Among the nonbeef options, which include mac and cheese with aged Gruyere and Berkshire pork shank, there’s a wonderful broiled black cod fillet, simply adorned with soy and sesame and portioned for a normal appetite. That restraint is emblematic of much of the menu at RPM Steak, which overall isn’t attempting to kill its patrons with food. On the other hand, the prices are commensurate with its less moderate competitors—which is to say it is quite expensive.
As for the steaks, you can top out at $155 for a 42-ounce Wagyu tomahawk, or you can drop $125 on a 60-day prime dry-aged rib eye, its rosy, mineral-rich slices fanned around the plate like a great meaty rose. But the appealing thing about RPM Steak’s beef offerings is their variety.

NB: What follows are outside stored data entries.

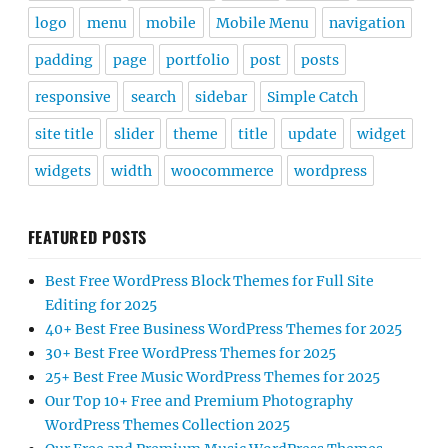
logo
menu
mobile
Mobile Menu
navigation
padding
page
portfolio
post
posts
responsive
search
sidebar
Simple Catch
site title
slider
theme
title
update
widget
widgets
width
woocommerce
wordpress
FEATURED POSTS
Best Free WordPress Block Themes for Full Site
Editing for 2025
40+ Best Free Business WordPress Themes for 2025
30+ Best Free WordPress Themes for 2025
25+ Best Free Music WordPress Themes for 2025
Our Top 10+ Free and Premium Photography
WordPress Themes Collection 2025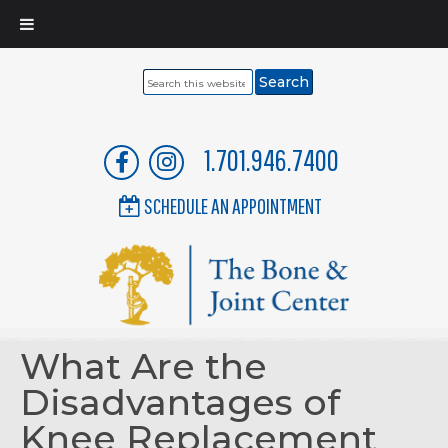
Search
this
website
1.701.946.7400
SCHEDULE AN APPOINTMENT
What Are the
Disadvantages of
Knee Replacement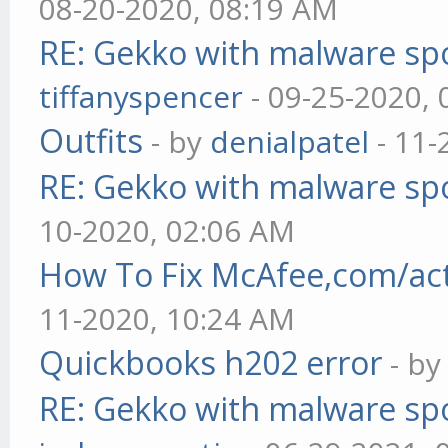
08-20-2020, 08:19 AM
RE: Gekko with malware spo
tiffanyspencer
- 09-25-2020,
Outfits
- by
denialpatel
- 11-
RE: Gekko with malware spo
10-2020, 02:06 AM
How To Fix McAfee,com/act
11-2020, 10:24 AM
Quickbooks h202 error
- b
RE: Gekko with malware spo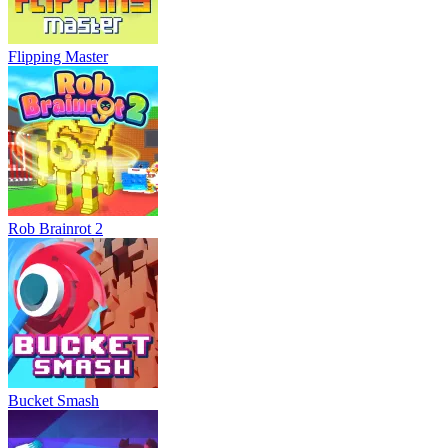
Flipping Master
Rob Brainrot 2
Bucket Smash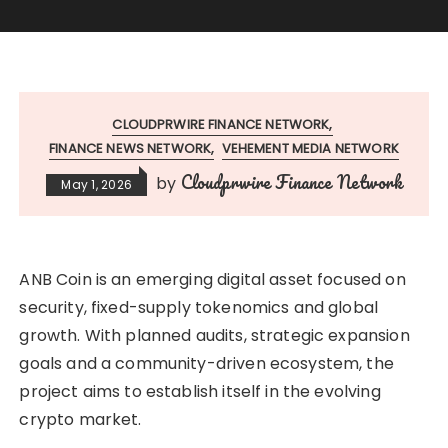
CLOUDPRWIRE FINANCE NETWORK
FINANCE NEWS NETWORK
VEHEMENT MEDIA NETWORK
Cloudprwire Finance Network
by
May 1, 2026
ANB Coin is an emerging digital asset focused on
security, fixed-supply tokenomics and global
growth. With planned audits, strategic expansion
goals and a community-driven ecosystem, the
project aims to establish itself in the evolving
crypto market.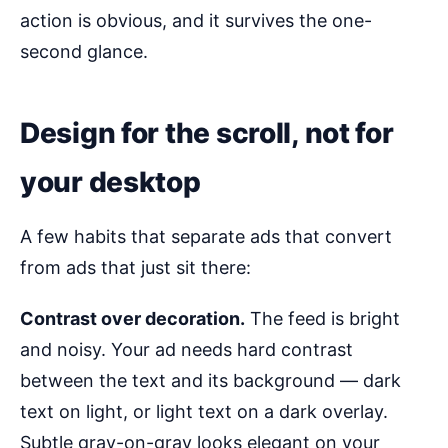
action is obvious, and it survives the one-
second glance.
Design for the scroll, not for
your desktop
A few habits that separate ads that convert
from ads that just sit there:
Contrast over decoration.
The feed is bright
and noisy. Your ad needs hard contrast
between the text and its background — dark
text on light, or light text on a dark overlay.
Subtle gray-on-gray looks elegant on your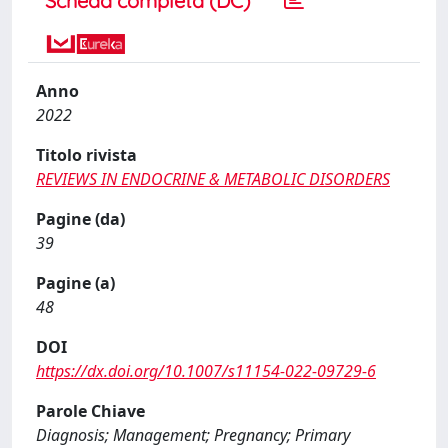
Scheda completa (DC)
Anno
2022
Titolo rivista
REVIEWS IN ENDOCRINE & METABOLIC DISORDERS
Pagine (da)
39
Pagine (a)
48
DOI
https://dx.doi.org/10.1007/s11154-022-09729-6
Parole Chiave
Diagnosis; Management; Pregnancy; Primary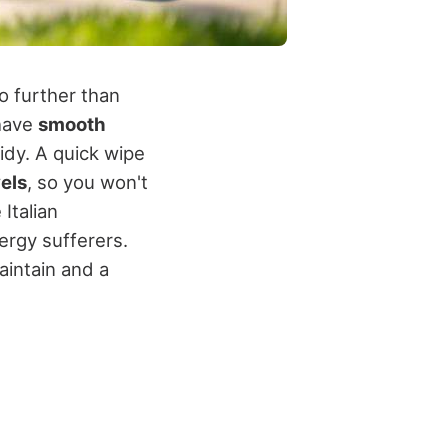
o further than
 have
smooth
idy. A quick wipe
els
, so you won't
 Italian
ergy sufferers.
aintain and a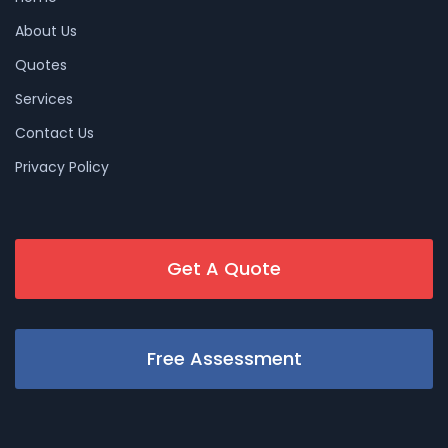
About Us
Quotes
Services
Contact Us
Privacy Policy
Get A Quote
Free Assessment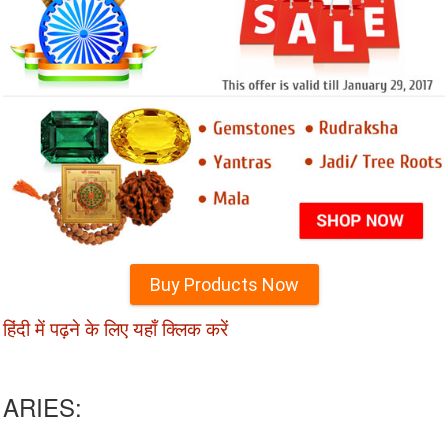
Buy Products Now
हिंदी में पढ़ने के लिए यहाँ क्लिक करें
ARIES: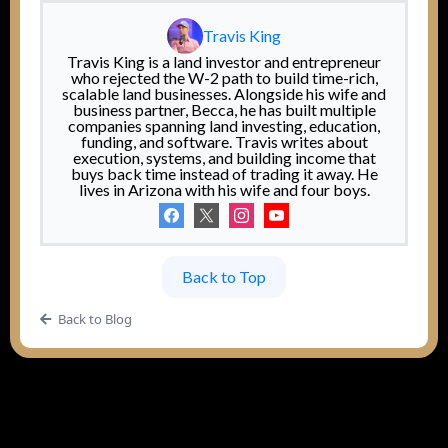
Travis King
Travis King is a land investor and entrepreneur
who rejected the W-2 path to build time-rich,
scalable land businesses. Alongside his wife and
business partner, Becca, he has built multiple
companies spanning land investing, education,
funding, and software. Travis writes about
execution, systems, and building income that
buys back time instead of trading it away. He
lives in Arizona with his wife and four boys.
Back to Top
Back to Blog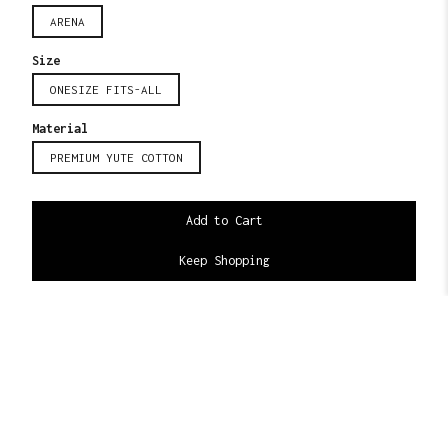
ARENA
Size
ONESIZE FITS-ALL
Material
PREMIUM YUTE COTTON
Keep Shopping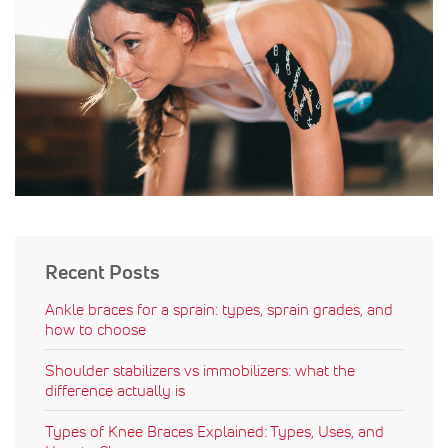
Recent Posts
Ankle braces for a sprain: types, sprain grades, and
how to choose
Shoulder stabilizers vs immobilizers: what the
difference actually is
Types of Knee Braces Explained: Types, Uses, and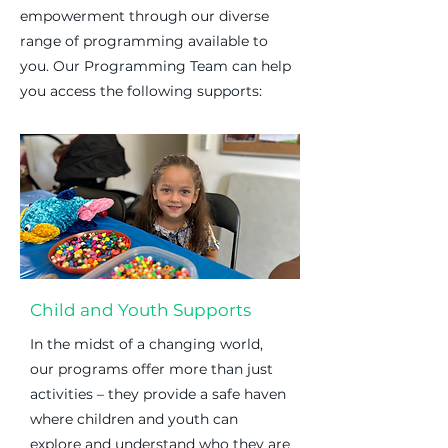
empowerment through our diverse
range of programming available to
you. Our Programming Team can help
you access the following supports:
Child and Youth Supports
In the midst of a changing world,
our programs offer more than just
activities – they provide a safe haven
where children and youth can
explore and understand who they are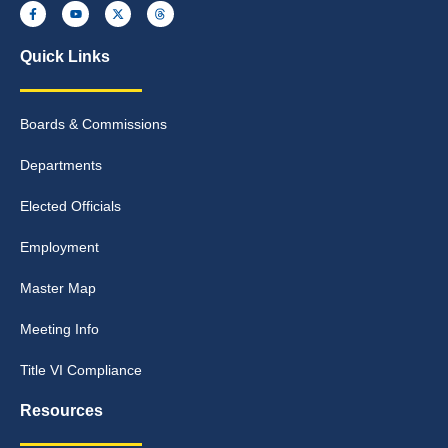
Quick Links
Boards & Commissions
Departments
Elected Officials
Employment
Master Map
Meeting Info
Title VI Compliance
Resources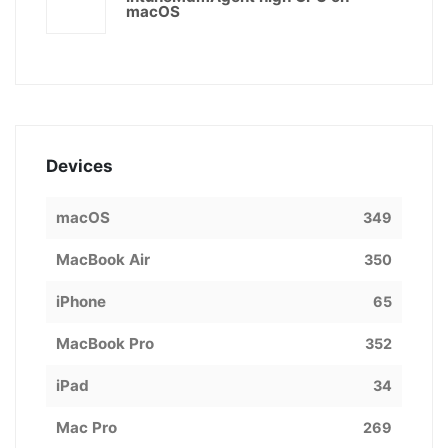
macOS
Devices
macOS
349
MacBook Air
350
iPhone
65
MacBook Pro
352
iPad
34
Mac Pro
269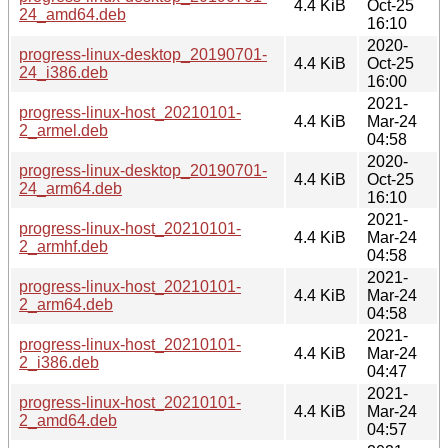
4.4 KiB
Oct-25
24_amd64.deb
16:10
2020-
progress-linux-desktop_20190701-
4.4 KiB
Oct-25
24_i386.deb
16:00
2021-
progress-linux-host_20210101-
4.4 KiB
Mar-24
2_armel.deb
04:58
2020-
progress-linux-desktop_20190701-
4.4 KiB
Oct-25
24_arm64.deb
16:10
2021-
progress-linux-host_20210101-
4.4 KiB
Mar-24
2_armhf.deb
04:58
2021-
progress-linux-host_20210101-
4.4 KiB
Mar-24
2_arm64.deb
04:58
2021-
progress-linux-host_20210101-
4.4 KiB
Mar-24
2_i386.deb
04:47
2021-
progress-linux-host_20210101-
4.4 KiB
Mar-24
2_amd64.deb
04:57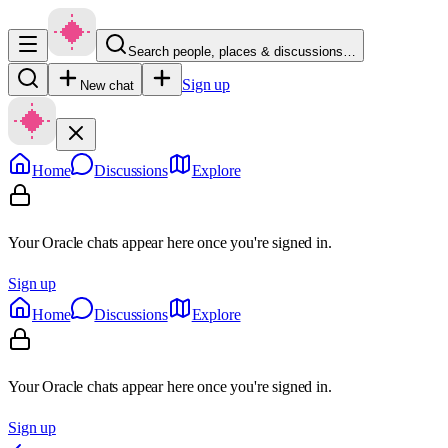
Search people, places & discussions…
Sign up
New chat
Home
Discussions
Explore
Your Oracle chats appear here once you're signed in.
Sign up
Home
Discussions
Explore
Your Oracle chats appear here once you're signed in.
Sign up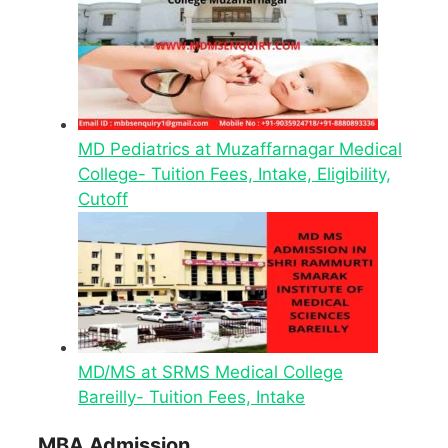
MD Pediatrics at Muzaffarnagar Medical
College- Tuition Fees, Intake, Eligibility,
Cutoff
MD/MS at SRMS Medical College
Bareilly- Tuition Fees, Intake
MBA Admission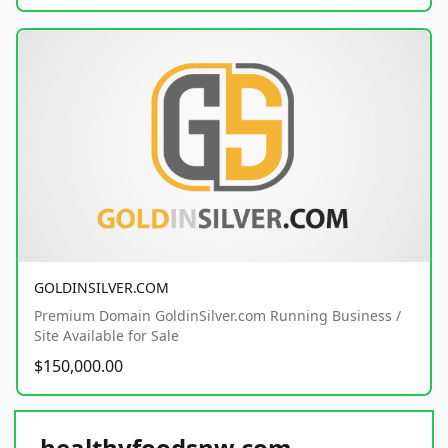
GOLDINSILVER.COM
Premium Domain GoldinSilver.com Running Business /
Site Available for Sale
$150,000.00
healthyfoodsnw.com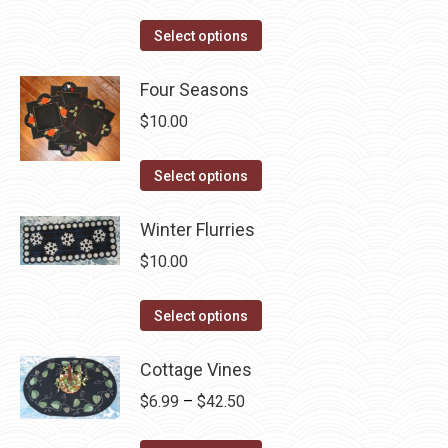
the
options
product
This
Select options
may
page
product
be
has
Four Seasons
chosen
multiple
$
10.00
on
variants.
the
The
This
Select options
product
options
product
page
may
has
Winter Flurries
be
multiple
$
10.00
chosen
variants.
on
The
This
Select options
the
options
product
product
may
has
Cottage Vines
page
be
multiple
Price
$
6.99
–
$
42.50
chosen
variants.
range:
on
The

Its signature prime rib-eye cap, buttery and crusty, comes in at $45, while a 20-ounce grass-fed rib eye is $55. The best values on the menu can be found under the heading “butcher’s cuts,” where a hanger steak, a skirt, and a revelatory short-rib steak—cleaved from the bone in neat rectangles—can satisfy the bloodiest of meat tooths for just around $30.
Things become relatively ostentatious at dessert, where a flaming baked Alaska can be upstaged by a brick of chocolate cake flecked with gold leaf, a gaudiness really only matched by the clientele. This being an LEYE restaurant in the aorta of River North, RPM Steak’s biggest problem is its own instant popularity. Good luck getting a short-notice reservation on any night before 9 PM—and even then you’ll probably wait. Designed with animal watching in mind, a raised bar overlooking a wide dining room gives perfectly unobstructed views of white-jacketed staffers serving Bud Lights to bros in baseball caps. For better and worse, it’s difficult to imagine this singular steak house duplicated anywhere other than River North.